■ PROMPT: According to the introduction to the Copiapò Notebook, how many blank pages does that notebook have?

■ SUPPLIED PASSAGE:
****************************************
'Well wooded with willows': an introduction to the Copiapò Notebook
The Copiapò Notebook takes its name from the city of Copiapó on the coast of Chile. In it Darwin carried on, with only a very brief interruption, from where he left off in the Coquimbo Notebook at the end of May 1835.
Darwin used the Copiapò Notebook until 25 June 1835 to continue the recording of his expedition (no. 8 of Barlow 1933), from Valparaiso to Copiapó, and when he arrived at his destination he put the Copiapò Notebook aside, even though it was by no means full. The last dated note in the Copiapò Notebook is for 25 June and the first dated note in the next notebook, the Despoblado Notebook, is 26 June. In this way the Coquimbo Notebook, the Copiapò Notebook and the Despoblado Notebook are a trilogy to be considered together. Even more so than with the Coquimbo Notebook, Barlow 1945 gave the Copiapò Notebook barely one page out of 120 pages devoted to the field notebooks.
The Copiapò Notebook has a red cover and is of the same squareish shape as the other field notebooks of Type 5 begun in 1835 and 1836. It can be seen in the photograph taken at Down House in Tort 2000, pp. 58-59, just to the right of Darwin's manuscript Beagle diary. The Copiapò Notebook is of average length, containing about 8,000 words, but has a very high and almost identical density of words per page to the Coquimbo Notebook. The Copiapò Notebook is also distinguished by having thirty-nine blank pages.
The Copiapò Notebook contains only about 6 sketches, but these are unusually complex and important, several of them forming the basis for Darwin's published 'sketch-section no. 3' on plate 1 of South America (above) . He called this an 'eye-section' which, like the other two sections on plate 1, is visually 'stitched together' from a number of the diagrams in the Copiapò Notebook. As he explained, since these sections had to 'straighten out' what he actually saw on his zig-zag trek along the river valleys, they represent remarkably skilful pieces of graphic integration.
Coquimbo to Copiapo, June 1835
Entries in the Copiapò Notebook begin on the inside front cover with the note, dated 31 May, reminding Darwin that he owed FitzRoy some money and also that he owed his guide, Mariano Gonzales, '20 Riales in Quillota'. Judging from the entry at the end of the Coquimbo Notebook this was for some spurs. There is a reference to a 'Don Pedro Jose Barrio Potrero Grande Hills with shells'. The gentleman concerned has not been traced, although there is a famous district in Coquimbo dating from this period called the Barrio Inglés. Also on 31 May Darwin wrote to his sister Catherine describing his mode of traveling and lamenting that: 'every month, my wardrobe becomes less & less bulky – By the time we reach England, I shall scarcely have a coat on my back'. (Correspondence, vol. 1, p. 450).
****************************************
■ SUPPLIED INFORMATION:
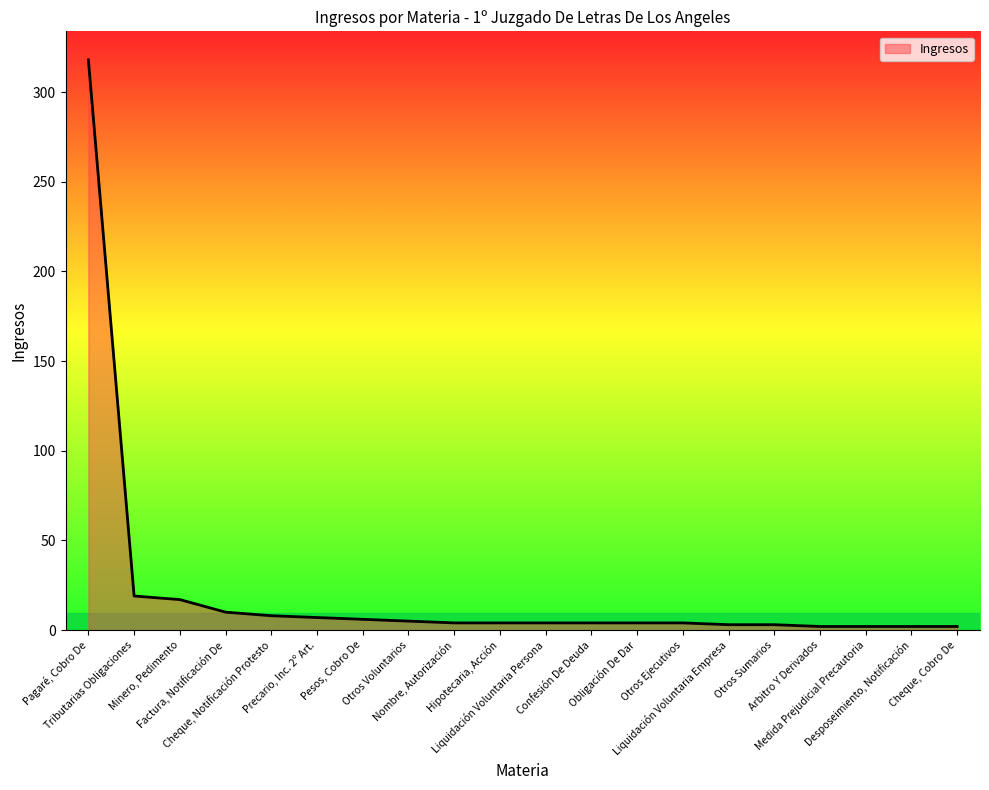

What is the greatest value displayed?

318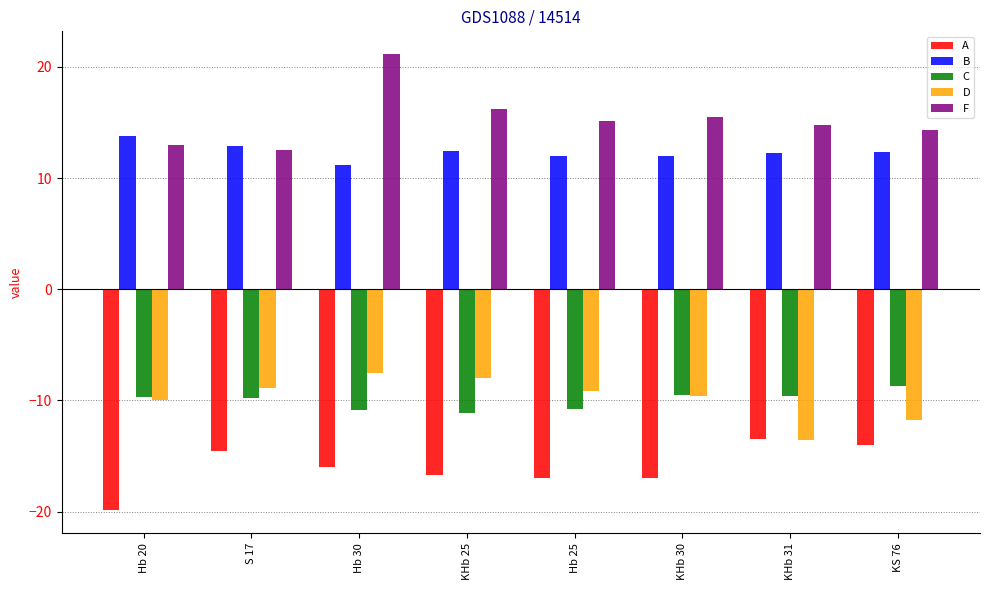

Which series changed the most between KHb 25 and Hb 25?

D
****************************************
■ RESULT BELOW: Thirty-nine